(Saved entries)

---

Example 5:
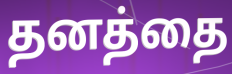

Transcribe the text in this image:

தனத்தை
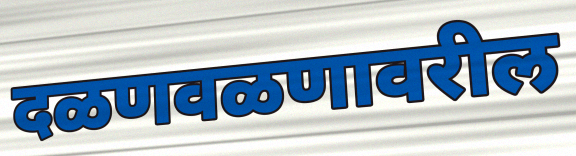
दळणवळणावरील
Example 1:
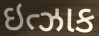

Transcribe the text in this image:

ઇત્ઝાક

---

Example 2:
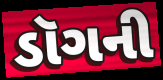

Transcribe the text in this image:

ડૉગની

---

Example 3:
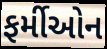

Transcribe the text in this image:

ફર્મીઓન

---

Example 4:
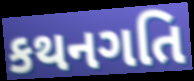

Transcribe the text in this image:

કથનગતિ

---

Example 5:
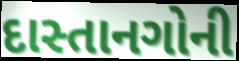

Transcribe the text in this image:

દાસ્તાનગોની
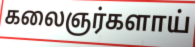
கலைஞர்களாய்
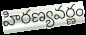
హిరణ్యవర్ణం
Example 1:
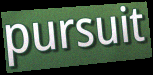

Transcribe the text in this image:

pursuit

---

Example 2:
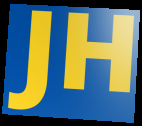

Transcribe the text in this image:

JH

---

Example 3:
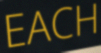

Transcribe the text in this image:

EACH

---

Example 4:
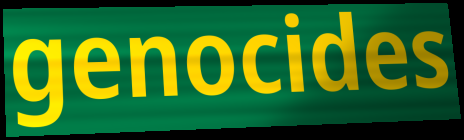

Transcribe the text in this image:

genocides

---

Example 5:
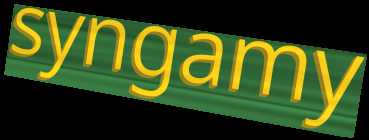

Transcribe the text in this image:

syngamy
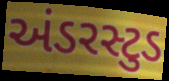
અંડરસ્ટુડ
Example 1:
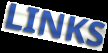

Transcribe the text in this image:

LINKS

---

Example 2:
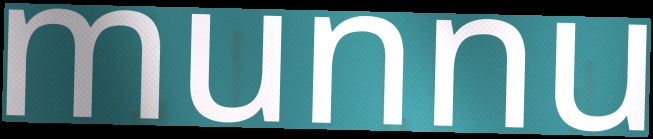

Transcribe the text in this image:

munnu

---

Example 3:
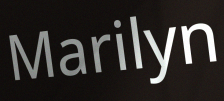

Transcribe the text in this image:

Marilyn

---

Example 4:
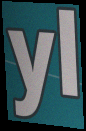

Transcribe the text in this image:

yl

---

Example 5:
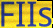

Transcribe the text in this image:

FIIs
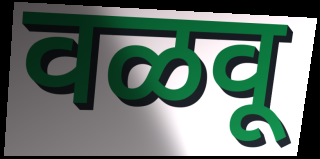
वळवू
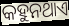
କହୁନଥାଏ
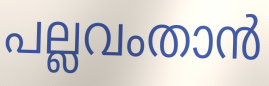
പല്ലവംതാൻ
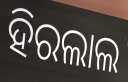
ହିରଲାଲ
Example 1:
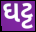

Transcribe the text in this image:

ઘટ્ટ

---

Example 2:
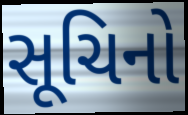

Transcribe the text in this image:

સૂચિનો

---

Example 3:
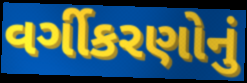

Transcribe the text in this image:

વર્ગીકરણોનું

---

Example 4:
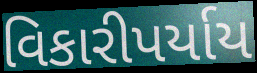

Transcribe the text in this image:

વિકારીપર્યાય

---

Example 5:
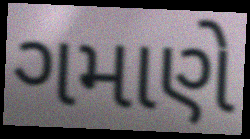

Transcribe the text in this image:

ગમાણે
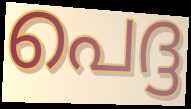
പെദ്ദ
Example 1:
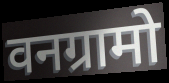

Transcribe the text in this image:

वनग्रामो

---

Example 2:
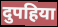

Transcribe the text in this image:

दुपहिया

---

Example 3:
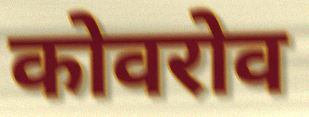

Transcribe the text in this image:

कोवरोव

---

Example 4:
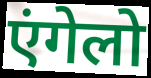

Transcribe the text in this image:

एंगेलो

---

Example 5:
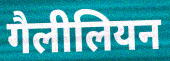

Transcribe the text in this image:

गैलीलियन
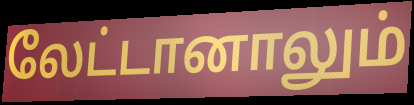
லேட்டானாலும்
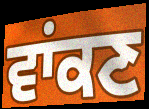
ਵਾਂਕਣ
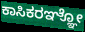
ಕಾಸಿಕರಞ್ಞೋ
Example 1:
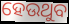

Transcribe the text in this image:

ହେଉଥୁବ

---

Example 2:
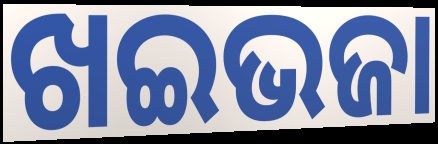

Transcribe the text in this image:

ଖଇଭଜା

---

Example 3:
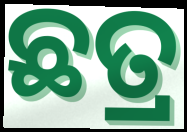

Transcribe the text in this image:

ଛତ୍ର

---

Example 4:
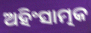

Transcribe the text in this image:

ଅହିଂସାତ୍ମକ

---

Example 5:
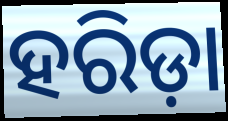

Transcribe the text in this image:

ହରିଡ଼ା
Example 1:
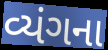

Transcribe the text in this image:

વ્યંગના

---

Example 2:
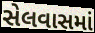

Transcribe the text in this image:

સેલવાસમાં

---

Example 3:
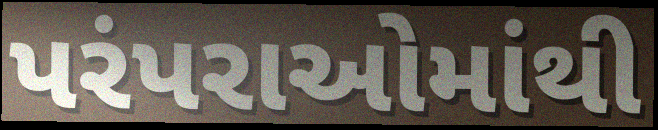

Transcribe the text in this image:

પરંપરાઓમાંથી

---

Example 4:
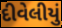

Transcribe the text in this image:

▶ Task goal: An exact copy of the entries above is needed, with the pictures removed.

▶ Your solution:
---

Example 5:

Transcribe the text in this image:

தனத்தை
दळणवळणावरील
Example 1:

Transcribe the text in this image:

ઇત્ઝાક

---

Example 2:

Transcribe the text in this image:

ડૉગની

---

Example 3:

Transcribe the text in this image:

ફર્મીઓન

---

Example 4:

Transcribe the text in this image:

કથનગતિ

---

Example 5:

Transcribe the text in this image:

દાસ્તાનગોની
கலைஞர்களாய்
హిరణ్యవర్ణం
Example 1:

Transcribe the text in this image:

pursuit

---

Example 2:

Transcribe the text in this image:

JH

---

Example 3:

Transcribe the text in this image:

EACH

---

Example 4:

Transcribe the text in this image:

genocides

---

Example 5:

Transcribe the text in this image:

syngamy
અંડરસ્ટુડ
Example 1:

Transcribe the text in this image:

LINKS

---

Example 2:

Transcribe the text in this image:

munnu

---

Example 3:

Transcribe the text in this image:

Marilyn

---

Example 4:

Transcribe the text in this image:

yl

---

Example 5:

Transcribe the text in this image:

FIIs
वळवू
କହୁନଥାଏ
പല്ലവംതാൻ
ହିରଲାଲ
Example 1:

Transcribe the text in this image:

ઘટ્ટ

---

Example 2:

Transcribe the text in this image:

સૂચિનો

---

Example 3:

Transcribe the text in this image:

વર્ગીકરણોનું

---

Example 4:

Transcribe the text in this image:

વિકારીપર્યાય

---

Example 5:

Transcribe the text in this image:

ગમાણે
പെദ്ദ
Example 1:

Transcribe the text in this image:

वनग्रामो

---

Example 2:

Transcribe the text in this image:

दुपहिया

---

Example 3:

Transcribe the text in this image:

कोवरोव

---

Example 4:

Transcribe the text in this image:

एंगेलो

---

Example 5:

Transcribe the text in this image:

गैलीलियन
லேட்டானாலும்
ਵਾਂਕਣ
ಕಾಸಿಕರಞ್ಞೋ
Example 1:

Transcribe the text in this image:

ହେଉଥୁବ

---

Example 2:

Transcribe the text in this image:

ଖଇଭଜା

---

Example 3:

Transcribe the text in this image:

ଛତ୍ର

---

Example 4:

Transcribe the text in this image:

ଅହିଂସାତ୍ମକ

---

Example 5:

Transcribe the text in this image:

ହରିଡ଼ା
Example 1:

Transcribe the text in this image:

વ્યંગના

---

Example 2:

Transcribe the text in this image:

સેલવાસમાં

---

Example 3:

Transcribe the text in this image:

પરંપરાઓમાંથી

---

Example 4:

Transcribe the text in this image:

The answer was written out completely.